Il est important de rappeler que lors d’un événement discriminatoire notamment dans un lieu public, le traumatisme psychologique pousse la victime à développer une stratégie d’évitement : 59 % des actes islamophobes proviennent du service public (Source rapport annuel 2020, CCIF). Citons à ce propos l’exemple de la discrimination publique au sein du conseil régional Bourgogne Franche Comté en 2019.
En conséquence, les discriminés évitent ces lieux afin de se prémunir d’un nouveau traumatisme.

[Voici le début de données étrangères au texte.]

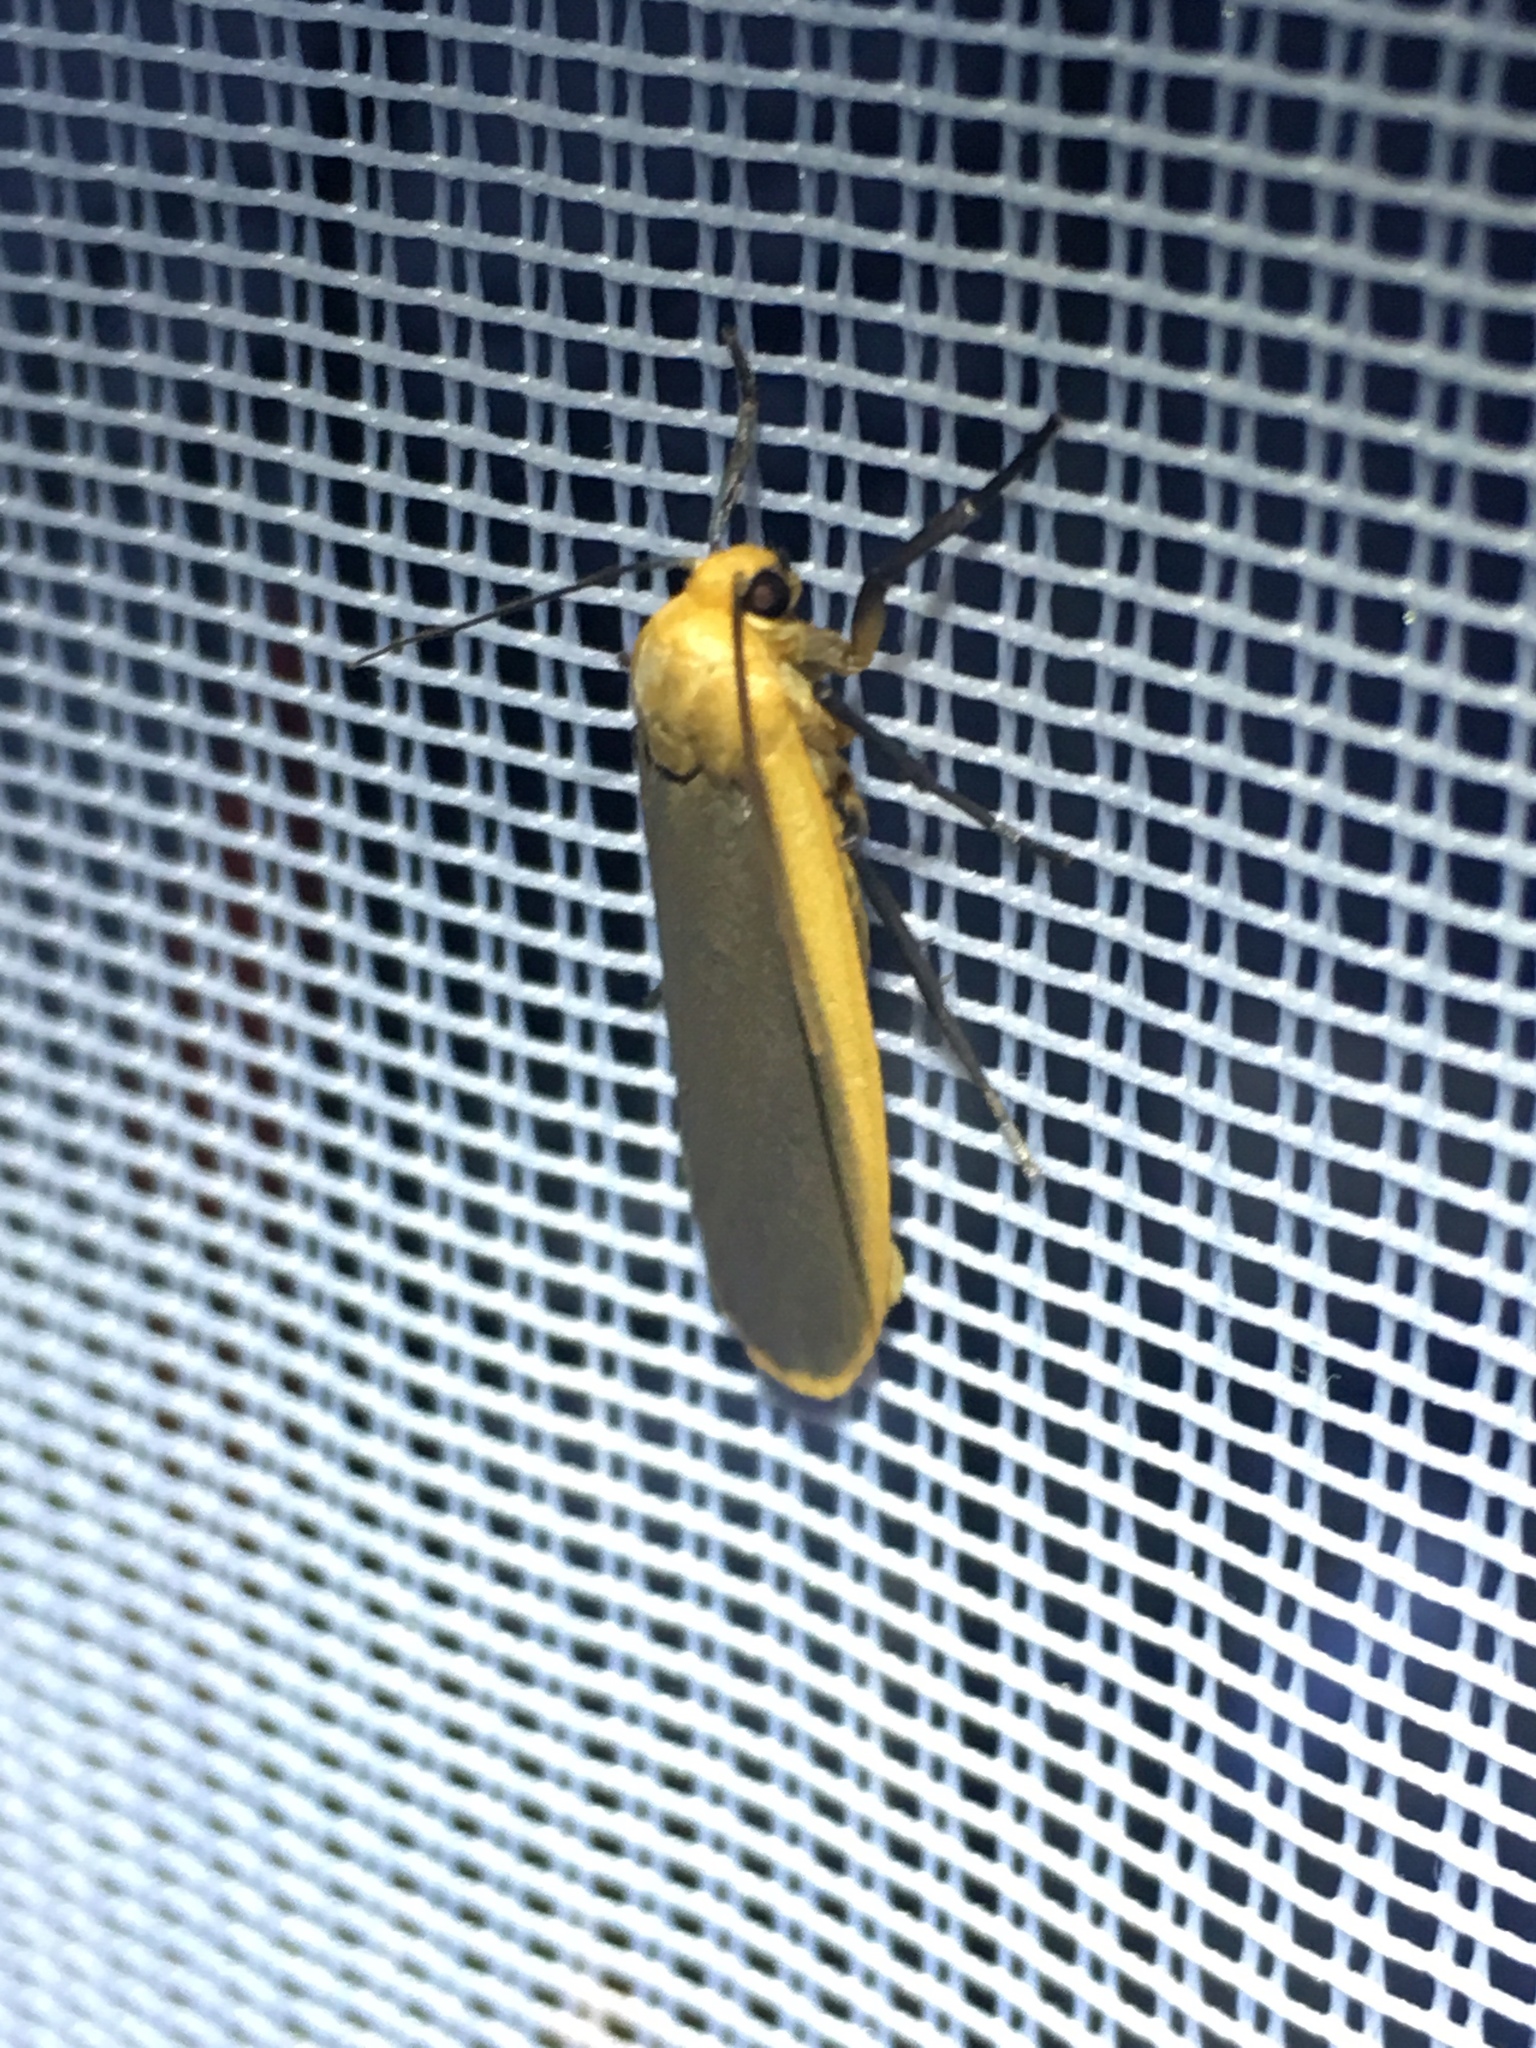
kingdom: Animalia
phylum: Arthropoda
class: Insecta
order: Lepidoptera
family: Erebidae
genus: Nyea
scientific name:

En combattant l’islamophobie, on combat les ruptures avec la société.
Par ailleurs, ce qui est appelée la « norme française » renvoie au processus d’assimilation qui lui-même contrevient au principe de liberté.
Ceci étant dit, nous voyons qu’il y a aujourd’hui une tentative de relier la question religieuse à celle de l’insécurité. Le projet de loi annoncé n’étant pas sur la table, il n’est pas encore possible d’analyser ce que le gouvernement veut faire précisément. Pour le moment, il y a des effets d’annonce qui mettent en lien cette insécurité avec le thème du communautarisme et derrière, la communauté musulmane. La position française a d’ailleurs évolué sur ce sujet. En 2000, on luttait contre l’insécurité en créant de l’emploi. En 2020, on lutte contre l’insécurité en luttant contre les musulmans.
Les musulmans n’ont-ils pas sous-estimé la gravité du terrorisme islamiste et le risque des discours religieux de rupture sur la psychologie des jeunes ? N’ont-ils pas développé sur ce sujet un biais d’infirmation consistant à minimiser la gravité ou la réalité de certaines dérives ?
La responsabilité de la sécurité des citoyens incombe à l’Etat. Les attentats de 2015 et les réponses apportées ont mis en lumière la faille de la politique sécuritaire de l’Etat. L’Etat est responsable de notre sécurité et il a failli sur ce point. Ce constat est relevé par de nombreuses organisations indépendantes qui ont travaillé sur la question de l’état d’urgence.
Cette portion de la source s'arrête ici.